* _Task objective_
What lines in the data hold the string "input"? Show them.

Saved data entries

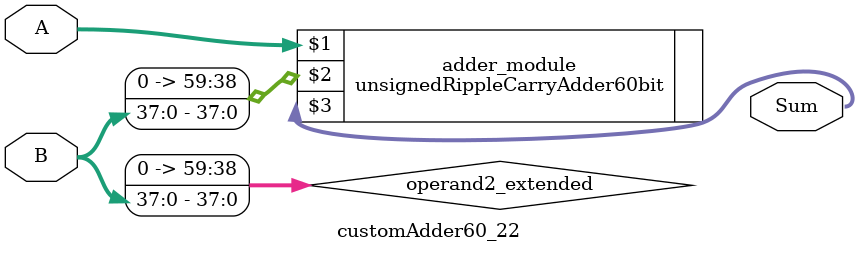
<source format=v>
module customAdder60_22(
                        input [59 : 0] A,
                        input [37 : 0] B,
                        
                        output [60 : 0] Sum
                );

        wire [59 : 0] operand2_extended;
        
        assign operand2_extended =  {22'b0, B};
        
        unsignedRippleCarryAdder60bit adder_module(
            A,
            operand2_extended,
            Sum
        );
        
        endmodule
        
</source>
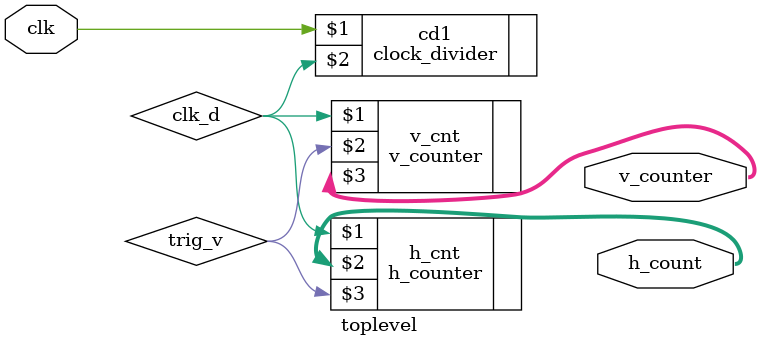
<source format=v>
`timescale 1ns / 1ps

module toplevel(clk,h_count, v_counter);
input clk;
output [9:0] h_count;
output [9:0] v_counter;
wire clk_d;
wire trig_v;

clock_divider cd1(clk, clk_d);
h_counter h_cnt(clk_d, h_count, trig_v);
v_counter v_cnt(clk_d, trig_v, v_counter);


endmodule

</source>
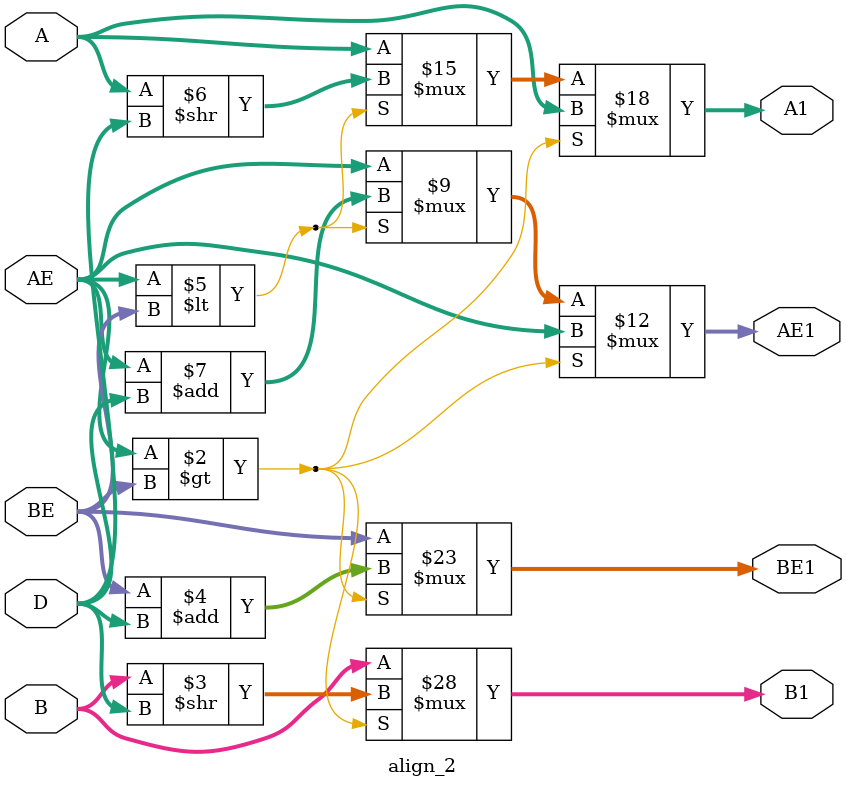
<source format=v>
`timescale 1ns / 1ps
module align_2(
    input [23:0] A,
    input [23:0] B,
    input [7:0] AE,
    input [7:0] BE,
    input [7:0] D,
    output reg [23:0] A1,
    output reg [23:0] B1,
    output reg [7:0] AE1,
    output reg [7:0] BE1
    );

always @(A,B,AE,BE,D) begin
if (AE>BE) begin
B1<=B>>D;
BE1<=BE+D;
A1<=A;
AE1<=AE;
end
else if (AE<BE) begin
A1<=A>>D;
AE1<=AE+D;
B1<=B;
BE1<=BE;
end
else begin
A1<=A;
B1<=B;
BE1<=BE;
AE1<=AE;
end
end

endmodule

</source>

* _Completed task_
                        input [59 : 0] A,
                        input [37 : 0] B,
input clk;
    input [23:0] A,
    input [23:0] B,
    input [7:0] AE,
    input [7:0] BE,
    input [7:0] D,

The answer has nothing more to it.